Would you repeat exactly the part of the listing below that runs from the line containing "vesicle stained for" down to the line containing "of high-grade urothelial", inclusive, and nothing else?

**SOURCE MATERIAL:**
╭──
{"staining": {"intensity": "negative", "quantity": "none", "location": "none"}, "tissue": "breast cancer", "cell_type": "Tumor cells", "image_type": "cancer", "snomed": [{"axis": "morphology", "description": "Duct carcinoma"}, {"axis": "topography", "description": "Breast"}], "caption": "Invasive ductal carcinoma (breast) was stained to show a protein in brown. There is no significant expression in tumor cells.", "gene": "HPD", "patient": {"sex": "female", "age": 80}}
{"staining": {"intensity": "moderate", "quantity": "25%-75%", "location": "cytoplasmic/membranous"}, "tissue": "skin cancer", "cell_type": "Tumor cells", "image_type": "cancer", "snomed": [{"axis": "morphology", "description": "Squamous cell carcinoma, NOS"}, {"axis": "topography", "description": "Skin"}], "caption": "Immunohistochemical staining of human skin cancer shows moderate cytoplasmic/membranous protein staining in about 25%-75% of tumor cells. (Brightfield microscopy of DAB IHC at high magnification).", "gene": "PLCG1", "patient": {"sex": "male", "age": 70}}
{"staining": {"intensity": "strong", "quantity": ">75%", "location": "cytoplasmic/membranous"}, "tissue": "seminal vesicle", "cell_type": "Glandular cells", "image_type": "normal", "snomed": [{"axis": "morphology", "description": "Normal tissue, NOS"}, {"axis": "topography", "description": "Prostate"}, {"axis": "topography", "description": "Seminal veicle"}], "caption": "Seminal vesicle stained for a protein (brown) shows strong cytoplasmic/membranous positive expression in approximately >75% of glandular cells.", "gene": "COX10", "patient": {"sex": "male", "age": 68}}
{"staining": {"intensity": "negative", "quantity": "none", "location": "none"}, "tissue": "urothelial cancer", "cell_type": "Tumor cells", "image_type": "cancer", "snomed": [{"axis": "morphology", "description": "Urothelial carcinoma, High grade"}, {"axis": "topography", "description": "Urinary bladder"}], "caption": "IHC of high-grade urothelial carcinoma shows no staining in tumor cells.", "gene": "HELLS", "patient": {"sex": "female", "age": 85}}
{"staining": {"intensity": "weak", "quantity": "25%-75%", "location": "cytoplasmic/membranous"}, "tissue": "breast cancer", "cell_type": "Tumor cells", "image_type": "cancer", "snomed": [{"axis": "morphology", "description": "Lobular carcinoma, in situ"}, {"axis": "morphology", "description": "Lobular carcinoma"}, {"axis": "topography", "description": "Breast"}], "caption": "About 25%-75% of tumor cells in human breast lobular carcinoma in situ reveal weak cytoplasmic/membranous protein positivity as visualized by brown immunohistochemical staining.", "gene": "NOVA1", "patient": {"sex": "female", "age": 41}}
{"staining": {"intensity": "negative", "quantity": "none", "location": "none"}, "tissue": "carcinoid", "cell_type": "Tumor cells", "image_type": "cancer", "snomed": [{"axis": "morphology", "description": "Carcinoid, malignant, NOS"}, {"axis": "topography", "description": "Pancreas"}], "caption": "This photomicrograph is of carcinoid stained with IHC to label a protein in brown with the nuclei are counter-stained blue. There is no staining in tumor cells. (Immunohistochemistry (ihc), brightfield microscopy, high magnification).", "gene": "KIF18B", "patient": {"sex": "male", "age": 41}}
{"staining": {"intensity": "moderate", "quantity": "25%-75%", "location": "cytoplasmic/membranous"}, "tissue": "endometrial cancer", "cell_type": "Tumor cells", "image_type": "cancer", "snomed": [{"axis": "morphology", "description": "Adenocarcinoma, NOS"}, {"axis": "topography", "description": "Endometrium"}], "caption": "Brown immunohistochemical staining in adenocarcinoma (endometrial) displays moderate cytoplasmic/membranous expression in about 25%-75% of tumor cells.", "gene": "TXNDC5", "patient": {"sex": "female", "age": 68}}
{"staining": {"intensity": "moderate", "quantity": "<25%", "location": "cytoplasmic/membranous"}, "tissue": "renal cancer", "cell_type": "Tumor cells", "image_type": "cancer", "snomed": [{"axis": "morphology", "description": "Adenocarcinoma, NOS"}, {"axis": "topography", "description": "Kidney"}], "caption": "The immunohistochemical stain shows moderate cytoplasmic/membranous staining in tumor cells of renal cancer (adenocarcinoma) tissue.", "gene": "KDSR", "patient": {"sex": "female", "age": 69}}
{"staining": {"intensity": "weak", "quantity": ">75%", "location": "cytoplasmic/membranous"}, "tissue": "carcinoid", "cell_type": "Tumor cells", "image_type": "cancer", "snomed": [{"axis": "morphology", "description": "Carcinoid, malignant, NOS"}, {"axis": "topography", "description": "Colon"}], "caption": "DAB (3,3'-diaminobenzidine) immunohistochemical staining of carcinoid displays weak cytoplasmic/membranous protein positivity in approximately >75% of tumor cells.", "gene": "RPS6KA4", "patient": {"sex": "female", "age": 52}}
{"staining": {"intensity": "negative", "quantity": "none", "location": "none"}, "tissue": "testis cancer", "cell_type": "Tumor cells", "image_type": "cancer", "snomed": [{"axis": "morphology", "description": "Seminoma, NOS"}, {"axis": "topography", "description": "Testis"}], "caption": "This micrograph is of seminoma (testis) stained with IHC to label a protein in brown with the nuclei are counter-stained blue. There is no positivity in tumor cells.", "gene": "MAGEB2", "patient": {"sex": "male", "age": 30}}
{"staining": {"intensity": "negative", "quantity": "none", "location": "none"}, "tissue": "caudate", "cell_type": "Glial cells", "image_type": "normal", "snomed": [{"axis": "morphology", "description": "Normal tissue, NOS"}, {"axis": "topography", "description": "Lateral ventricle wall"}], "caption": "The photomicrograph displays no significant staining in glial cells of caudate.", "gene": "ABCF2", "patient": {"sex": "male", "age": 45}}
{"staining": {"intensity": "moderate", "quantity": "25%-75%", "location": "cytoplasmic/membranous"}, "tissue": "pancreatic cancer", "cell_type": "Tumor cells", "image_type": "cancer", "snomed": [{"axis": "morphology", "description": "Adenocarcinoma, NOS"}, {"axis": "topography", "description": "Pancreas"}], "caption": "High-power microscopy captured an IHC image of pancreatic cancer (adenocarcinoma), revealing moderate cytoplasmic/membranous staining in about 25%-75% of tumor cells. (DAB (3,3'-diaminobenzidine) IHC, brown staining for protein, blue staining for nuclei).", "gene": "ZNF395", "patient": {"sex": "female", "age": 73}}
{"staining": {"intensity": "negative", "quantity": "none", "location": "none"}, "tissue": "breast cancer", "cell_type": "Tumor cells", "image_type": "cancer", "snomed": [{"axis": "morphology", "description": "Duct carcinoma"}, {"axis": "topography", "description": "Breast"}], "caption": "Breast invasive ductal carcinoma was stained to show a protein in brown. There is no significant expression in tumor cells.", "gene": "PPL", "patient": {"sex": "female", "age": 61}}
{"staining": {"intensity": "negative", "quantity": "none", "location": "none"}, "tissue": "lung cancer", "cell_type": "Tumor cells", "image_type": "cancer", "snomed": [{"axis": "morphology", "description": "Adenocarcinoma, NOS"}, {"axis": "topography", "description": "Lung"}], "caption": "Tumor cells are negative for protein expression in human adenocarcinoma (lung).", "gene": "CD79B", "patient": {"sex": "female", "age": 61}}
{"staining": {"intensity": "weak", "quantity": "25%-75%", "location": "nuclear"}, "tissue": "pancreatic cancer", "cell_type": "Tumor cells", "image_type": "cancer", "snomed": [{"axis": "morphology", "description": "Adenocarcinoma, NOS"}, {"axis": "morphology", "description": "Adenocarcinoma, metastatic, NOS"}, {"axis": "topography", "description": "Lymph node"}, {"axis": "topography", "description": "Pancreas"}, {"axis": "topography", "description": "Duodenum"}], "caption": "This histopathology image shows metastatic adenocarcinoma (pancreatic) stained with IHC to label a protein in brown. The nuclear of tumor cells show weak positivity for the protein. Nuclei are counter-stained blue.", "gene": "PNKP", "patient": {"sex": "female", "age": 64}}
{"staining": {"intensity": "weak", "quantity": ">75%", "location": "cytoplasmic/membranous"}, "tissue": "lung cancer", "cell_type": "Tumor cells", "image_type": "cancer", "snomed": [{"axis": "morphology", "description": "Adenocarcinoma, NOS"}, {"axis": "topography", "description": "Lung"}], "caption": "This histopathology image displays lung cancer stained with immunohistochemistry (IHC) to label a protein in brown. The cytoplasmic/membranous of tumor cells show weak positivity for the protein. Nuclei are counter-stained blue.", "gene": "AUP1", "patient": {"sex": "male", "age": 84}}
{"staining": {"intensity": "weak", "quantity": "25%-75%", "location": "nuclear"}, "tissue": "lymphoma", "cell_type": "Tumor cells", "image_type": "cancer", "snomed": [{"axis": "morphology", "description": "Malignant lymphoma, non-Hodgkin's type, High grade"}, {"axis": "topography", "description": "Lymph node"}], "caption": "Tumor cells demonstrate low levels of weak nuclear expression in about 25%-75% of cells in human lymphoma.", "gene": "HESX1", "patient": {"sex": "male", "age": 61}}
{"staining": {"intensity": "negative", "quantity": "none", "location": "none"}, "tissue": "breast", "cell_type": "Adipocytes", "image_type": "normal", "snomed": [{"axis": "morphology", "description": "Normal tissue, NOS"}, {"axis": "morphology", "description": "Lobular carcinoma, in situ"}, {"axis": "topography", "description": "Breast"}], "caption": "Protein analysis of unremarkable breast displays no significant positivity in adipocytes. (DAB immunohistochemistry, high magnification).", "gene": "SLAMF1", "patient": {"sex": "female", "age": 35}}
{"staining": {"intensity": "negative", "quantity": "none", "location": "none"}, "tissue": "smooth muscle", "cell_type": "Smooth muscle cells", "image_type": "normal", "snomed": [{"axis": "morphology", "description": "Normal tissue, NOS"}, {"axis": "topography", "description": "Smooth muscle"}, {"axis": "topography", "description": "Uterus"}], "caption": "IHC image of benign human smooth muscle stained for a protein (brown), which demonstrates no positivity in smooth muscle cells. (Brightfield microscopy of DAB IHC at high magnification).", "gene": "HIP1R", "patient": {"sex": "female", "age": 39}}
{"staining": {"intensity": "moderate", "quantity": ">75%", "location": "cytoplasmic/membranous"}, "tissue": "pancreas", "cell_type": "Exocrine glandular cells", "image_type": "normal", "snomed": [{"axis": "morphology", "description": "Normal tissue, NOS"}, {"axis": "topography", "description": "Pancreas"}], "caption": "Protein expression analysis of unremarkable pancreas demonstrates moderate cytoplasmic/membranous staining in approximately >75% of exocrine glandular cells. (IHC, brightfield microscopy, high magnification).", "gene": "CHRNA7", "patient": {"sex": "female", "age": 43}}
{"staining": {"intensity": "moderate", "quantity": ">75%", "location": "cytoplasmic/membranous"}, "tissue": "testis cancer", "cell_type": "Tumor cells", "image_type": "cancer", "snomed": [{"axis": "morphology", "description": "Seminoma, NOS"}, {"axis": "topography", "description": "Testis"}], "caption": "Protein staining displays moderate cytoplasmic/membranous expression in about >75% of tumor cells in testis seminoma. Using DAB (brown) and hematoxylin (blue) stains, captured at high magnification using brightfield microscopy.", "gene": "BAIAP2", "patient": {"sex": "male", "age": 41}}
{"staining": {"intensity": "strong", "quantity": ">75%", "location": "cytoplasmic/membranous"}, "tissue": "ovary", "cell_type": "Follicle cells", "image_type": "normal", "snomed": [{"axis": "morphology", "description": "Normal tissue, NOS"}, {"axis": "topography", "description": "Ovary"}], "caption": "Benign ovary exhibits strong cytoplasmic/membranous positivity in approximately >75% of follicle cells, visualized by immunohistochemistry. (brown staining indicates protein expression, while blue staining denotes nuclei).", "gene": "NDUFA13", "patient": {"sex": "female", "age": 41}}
╰──
**REPLY TO THE EXERCISE:**
{"staining": {"intensity": "strong", "quantity": ">75%", "location": "cytoplasmic/membranous"}, "tissue": "seminal vesicle", "cell_type": "Glandular cells", "image_type": "normal", "snomed": [{"axis": "morphology", "description": "Normal tissue, NOS"}, {"axis": "topography", "description": "Prostate"}, {"axis": "topography", "description": "Seminal veicle"}], "caption": "Seminal vesicle stained for a protein (brown) shows strong cytoplasmic/membranous positive expression in approximately >75% of glandular cells.", "gene": "COX10", "patient": {"sex": "male", "age": 68}}
{"staining": {"intensity": "negative", "quantity": "none", "location": "none"}, "tissue": "urothelial cancer", "cell_type": "Tumor cells", "image_type": "cancer", "snomed": [{"axis": "morphology", "description": "Urothelial carcinoma, High grade"}, {"axis": "topography", "description": "Urinary bladder"}], "caption": "IHC of high-grade urothelial carcinoma shows no staining in tumor cells.", "gene": "HELLS", "patient": {"sex": "female", "age": 85}}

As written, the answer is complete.